▶ **What you should do**
Reproduce the records below exactly as they are written.

---

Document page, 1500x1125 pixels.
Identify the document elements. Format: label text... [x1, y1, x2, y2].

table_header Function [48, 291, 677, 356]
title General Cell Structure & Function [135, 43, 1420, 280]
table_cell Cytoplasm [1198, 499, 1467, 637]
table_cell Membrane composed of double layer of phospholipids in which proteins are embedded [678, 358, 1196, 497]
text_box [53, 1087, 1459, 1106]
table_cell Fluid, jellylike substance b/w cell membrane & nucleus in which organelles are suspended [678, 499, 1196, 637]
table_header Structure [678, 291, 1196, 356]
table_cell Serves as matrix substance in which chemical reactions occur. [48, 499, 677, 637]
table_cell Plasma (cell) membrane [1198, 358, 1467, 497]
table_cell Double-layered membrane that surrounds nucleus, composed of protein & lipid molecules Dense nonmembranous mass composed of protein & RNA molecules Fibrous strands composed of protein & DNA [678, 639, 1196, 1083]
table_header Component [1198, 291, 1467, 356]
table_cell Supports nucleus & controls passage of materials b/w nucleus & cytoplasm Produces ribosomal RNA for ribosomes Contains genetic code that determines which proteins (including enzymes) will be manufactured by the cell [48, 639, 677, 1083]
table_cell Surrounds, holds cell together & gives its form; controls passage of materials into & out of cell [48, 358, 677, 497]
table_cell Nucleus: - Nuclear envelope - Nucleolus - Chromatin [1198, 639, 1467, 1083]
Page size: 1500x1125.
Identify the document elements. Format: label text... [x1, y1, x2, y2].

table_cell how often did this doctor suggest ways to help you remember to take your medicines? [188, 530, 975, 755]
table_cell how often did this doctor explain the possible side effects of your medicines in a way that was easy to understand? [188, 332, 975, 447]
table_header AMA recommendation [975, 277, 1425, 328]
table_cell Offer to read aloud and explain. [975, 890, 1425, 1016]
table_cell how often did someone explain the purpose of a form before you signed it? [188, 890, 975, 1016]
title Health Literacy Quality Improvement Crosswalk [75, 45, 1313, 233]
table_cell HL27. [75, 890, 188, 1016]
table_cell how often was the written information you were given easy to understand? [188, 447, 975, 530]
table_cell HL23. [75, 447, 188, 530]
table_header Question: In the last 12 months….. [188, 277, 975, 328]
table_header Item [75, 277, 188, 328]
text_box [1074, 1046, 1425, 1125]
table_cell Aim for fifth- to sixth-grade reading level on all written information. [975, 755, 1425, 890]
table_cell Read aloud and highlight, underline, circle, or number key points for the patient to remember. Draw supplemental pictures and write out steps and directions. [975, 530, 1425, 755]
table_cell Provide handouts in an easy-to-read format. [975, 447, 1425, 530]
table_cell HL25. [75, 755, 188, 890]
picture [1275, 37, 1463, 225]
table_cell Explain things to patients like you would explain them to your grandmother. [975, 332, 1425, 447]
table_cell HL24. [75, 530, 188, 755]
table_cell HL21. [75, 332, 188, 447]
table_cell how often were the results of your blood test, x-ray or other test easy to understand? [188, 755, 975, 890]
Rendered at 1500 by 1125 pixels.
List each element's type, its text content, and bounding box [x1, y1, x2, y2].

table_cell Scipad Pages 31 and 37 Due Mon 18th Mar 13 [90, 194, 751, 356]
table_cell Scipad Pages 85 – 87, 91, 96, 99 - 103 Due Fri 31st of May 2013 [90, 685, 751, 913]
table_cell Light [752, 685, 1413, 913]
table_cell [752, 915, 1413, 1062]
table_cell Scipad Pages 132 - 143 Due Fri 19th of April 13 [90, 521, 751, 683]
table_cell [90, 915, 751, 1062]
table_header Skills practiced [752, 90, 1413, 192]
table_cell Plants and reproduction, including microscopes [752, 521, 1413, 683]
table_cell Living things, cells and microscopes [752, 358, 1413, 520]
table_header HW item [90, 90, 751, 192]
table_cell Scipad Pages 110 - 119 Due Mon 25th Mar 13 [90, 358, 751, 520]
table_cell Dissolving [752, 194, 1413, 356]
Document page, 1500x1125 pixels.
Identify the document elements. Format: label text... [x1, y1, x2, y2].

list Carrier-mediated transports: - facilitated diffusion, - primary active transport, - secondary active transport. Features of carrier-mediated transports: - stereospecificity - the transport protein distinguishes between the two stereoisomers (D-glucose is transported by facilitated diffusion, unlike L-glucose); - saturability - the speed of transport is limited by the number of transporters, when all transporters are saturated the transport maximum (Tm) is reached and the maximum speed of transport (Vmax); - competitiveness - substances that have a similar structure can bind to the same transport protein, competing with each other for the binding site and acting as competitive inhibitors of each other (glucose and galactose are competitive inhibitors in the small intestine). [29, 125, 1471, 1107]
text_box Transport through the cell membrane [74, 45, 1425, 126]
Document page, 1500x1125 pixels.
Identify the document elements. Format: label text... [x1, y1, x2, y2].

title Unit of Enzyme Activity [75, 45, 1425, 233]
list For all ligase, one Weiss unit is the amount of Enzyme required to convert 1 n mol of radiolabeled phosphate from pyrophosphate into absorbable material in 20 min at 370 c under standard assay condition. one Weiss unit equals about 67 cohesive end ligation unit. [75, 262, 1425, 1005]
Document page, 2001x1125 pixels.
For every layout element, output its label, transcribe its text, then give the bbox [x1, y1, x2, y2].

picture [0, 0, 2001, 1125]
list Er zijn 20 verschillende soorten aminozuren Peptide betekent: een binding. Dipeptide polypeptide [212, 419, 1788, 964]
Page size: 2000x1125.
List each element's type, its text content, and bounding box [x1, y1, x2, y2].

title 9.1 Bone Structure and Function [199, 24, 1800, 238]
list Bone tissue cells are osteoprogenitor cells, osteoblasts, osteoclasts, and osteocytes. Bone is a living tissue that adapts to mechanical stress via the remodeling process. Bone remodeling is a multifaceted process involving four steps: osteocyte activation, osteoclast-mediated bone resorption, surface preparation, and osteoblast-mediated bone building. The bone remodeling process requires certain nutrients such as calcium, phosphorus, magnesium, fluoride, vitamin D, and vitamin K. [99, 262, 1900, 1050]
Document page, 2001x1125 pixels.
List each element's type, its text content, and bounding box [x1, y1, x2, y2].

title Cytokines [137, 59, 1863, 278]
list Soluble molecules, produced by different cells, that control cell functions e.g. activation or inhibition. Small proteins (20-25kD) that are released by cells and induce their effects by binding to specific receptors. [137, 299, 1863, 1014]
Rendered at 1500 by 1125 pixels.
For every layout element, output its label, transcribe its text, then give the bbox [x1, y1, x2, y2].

---

▶ **Reply to the exercise**
Document page, 1500x1125 pixels.
Identify the document elements. Format: label text... [x1, y1, x2, y2].

table_header Function [48, 291, 677, 356]
title General Cell Structure & Function [135, 43, 1420, 280]
table_cell Cytoplasm [1198, 499, 1467, 637]
table_cell Membrane composed of double layer of phospholipids in which proteins are embedded [678, 358, 1196, 497]
text_box [53, 1087, 1459, 1106]
table_cell Fluid, jellylike substance b/w cell membrane & nucleus in which organelles are suspended [678, 499, 1196, 637]
table_header Structure [678, 291, 1196, 356]
table_cell Serves as matrix substance in which chemical reactions occur. [48, 499, 677, 637]
table_cell Plasma (cell) membrane [1198, 358, 1467, 497]
table_cell Double-layered membrane that surrounds nucleus, composed of protein & lipid molecules Dense nonmembranous mass composed of protein & RNA molecules Fibrous strands composed of protein & DNA [678, 639, 1196, 1083]
table_header Component [1198, 291, 1467, 356]
table_cell Supports nucleus & controls passage of materials b/w nucleus & cytoplasm Produces ribosomal RNA for ribosomes Contains genetic code that determines which proteins (including enzymes) will be manufactured by the cell [48, 639, 677, 1083]
table_cell Surrounds, holds cell together & gives its form; controls passage of materials into & out of cell [48, 358, 677, 497]
table_cell Nucleus: - Nuclear envelope - Nucleolus - Chromatin [1198, 639, 1467, 1083]
Page size: 1500x1125.
Identify the document elements. Format: label text... [x1, y1, x2, y2].

table_cell how often did this doctor suggest ways to help you remember to take your medicines? [188, 530, 975, 755]
table_cell how often did this doctor explain the possible side effects of your medicines in a way that was easy to understand? [188, 332, 975, 447]
table_header AMA recommendation [975, 277, 1425, 328]
table_cell Offer to read aloud and explain. [975, 890, 1425, 1016]
table_cell how often did someone explain the purpose of a form before you signed it? [188, 890, 975, 1016]
title Health Literacy Quality Improvement Crosswalk [75, 45, 1313, 233]
table_cell HL27. [75, 890, 188, 1016]
table_cell how often was the written information you were given easy to understand? [188, 447, 975, 530]
table_cell HL23. [75, 447, 188, 530]
table_header Question: In the last 12 months….. [188, 277, 975, 328]
table_header Item [75, 277, 188, 328]
text_box [1074, 1046, 1425, 1125]
table_cell Aim for fifth- to sixth-grade reading level on all written information. [975, 755, 1425, 890]
table_cell Read aloud and highlight, underline, circle, or number key points for the patient to remember. Draw supplemental pictures and write out steps and directions. [975, 530, 1425, 755]
table_cell Provide handouts in an easy-to-read format. [975, 447, 1425, 530]
table_cell HL25. [75, 755, 188, 890]
picture [1275, 37, 1463, 225]
table_cell Explain things to patients like you would explain them to your grandmother. [975, 332, 1425, 447]
table_cell HL24. [75, 530, 188, 755]
table_cell HL21. [75, 332, 188, 447]
table_cell how often were the results of your blood test, x-ray or other test easy to understand? [188, 755, 975, 890]
Rendered at 1500 by 1125 pixels.
List each element's type, its text content, and bounding box [x1, y1, x2, y2].

table_cell Scipad Pages 31 and 37 Due Mon 18th Mar 13 [90, 194, 751, 356]
table_cell Scipad Pages 85 – 87, 91, 96, 99 - 103 Due Fri 31st of May 2013 [90, 685, 751, 913]
table_cell Light [752, 685, 1413, 913]
table_cell [752, 915, 1413, 1062]
table_cell Scipad Pages 132 - 143 Due Fri 19th of April 13 [90, 521, 751, 683]
table_cell [90, 915, 751, 1062]
table_header Skills practiced [752, 90, 1413, 192]
table_cell Plants and reproduction, including microscopes [752, 521, 1413, 683]
table_cell Living things, cells and microscopes [752, 358, 1413, 520]
table_header HW item [90, 90, 751, 192]
table_cell Scipad Pages 110 - 119 Due Mon 25th Mar 13 [90, 358, 751, 520]
table_cell Dissolving [752, 194, 1413, 356]
Document page, 1500x1125 pixels.
Identify the document elements. Format: label text... [x1, y1, x2, y2].

list Carrier-mediated transports: - facilitated diffusion, - primary active transport, - secondary active transport. Features of carrier-mediated transports: - stereospecificity - the transport protein distinguishes between the two stereoisomers (D-glucose is transported by facilitated diffusion, unlike L-glucose); - saturability - the speed of transport is limited by the number of transporters, when all transporters are saturated the transport maximum (Tm) is reached and the maximum speed of transport (Vmax); - competitiveness - substances that have a similar structure can bind to the same transport protein, competing with each other for the binding site and acting as competitive inhibitors of each other (glucose and galactose are competitive inhibitors in the small intestine). [29, 125, 1471, 1107]
text_box Transport through the cell membrane [74, 45, 1425, 126]
Document page, 1500x1125 pixels.
Identify the document elements. Format: label text... [x1, y1, x2, y2].

title Unit of Enzyme Activity [75, 45, 1425, 233]
list For all ligase, one Weiss unit is the amount of Enzyme required to convert 1 n mol of radiolabeled phosphate from pyrophosphate into absorbable material in 20 min at 370 c under standard assay condition. one Weiss unit equals about 67 cohesive end ligation unit. [75, 262, 1425, 1005]
Document page, 2001x1125 pixels.
For every layout element, output its label, transcribe its text, then give the bbox [x1, y1, x2, y2].

picture [0, 0, 2001, 1125]
list Er zijn 20 verschillende soorten aminozuren Peptide betekent: een binding. Dipeptide polypeptide [212, 419, 1788, 964]
Page size: 2000x1125.
List each element's type, its text content, and bounding box [x1, y1, x2, y2].

title 9.1 Bone Structure and Function [199, 24, 1800, 238]
list Bone tissue cells are osteoprogenitor cells, osteoblasts, osteoclasts, and osteocytes. Bone is a living tissue that adapts to mechanical stress via the remodeling process. Bone remodeling is a multifaceted process involving four steps: osteocyte activation, osteoclast-mediated bone resorption, surface preparation, and osteoblast-mediated bone building. The bone remodeling process requires certain nutrients such as calcium, phosphorus, magnesium, fluoride, vitamin D, and vitamin K. [99, 262, 1900, 1050]
Document page, 2001x1125 pixels.
List each element's type, its text content, and bounding box [x1, y1, x2, y2].

title Cytokines [137, 59, 1863, 278]
list Soluble molecules, produced by different cells, that control cell functions e.g. activation or inhibition. Small proteins (20-25kD) that are released by cells and induce their effects by binding to specific receptors. [137, 299, 1863, 1014]
Rendered at 1500 by 1125 pixels.
For every layout element, output its label, transcribe its text, then give the bbox [x1, y1, x2, y2].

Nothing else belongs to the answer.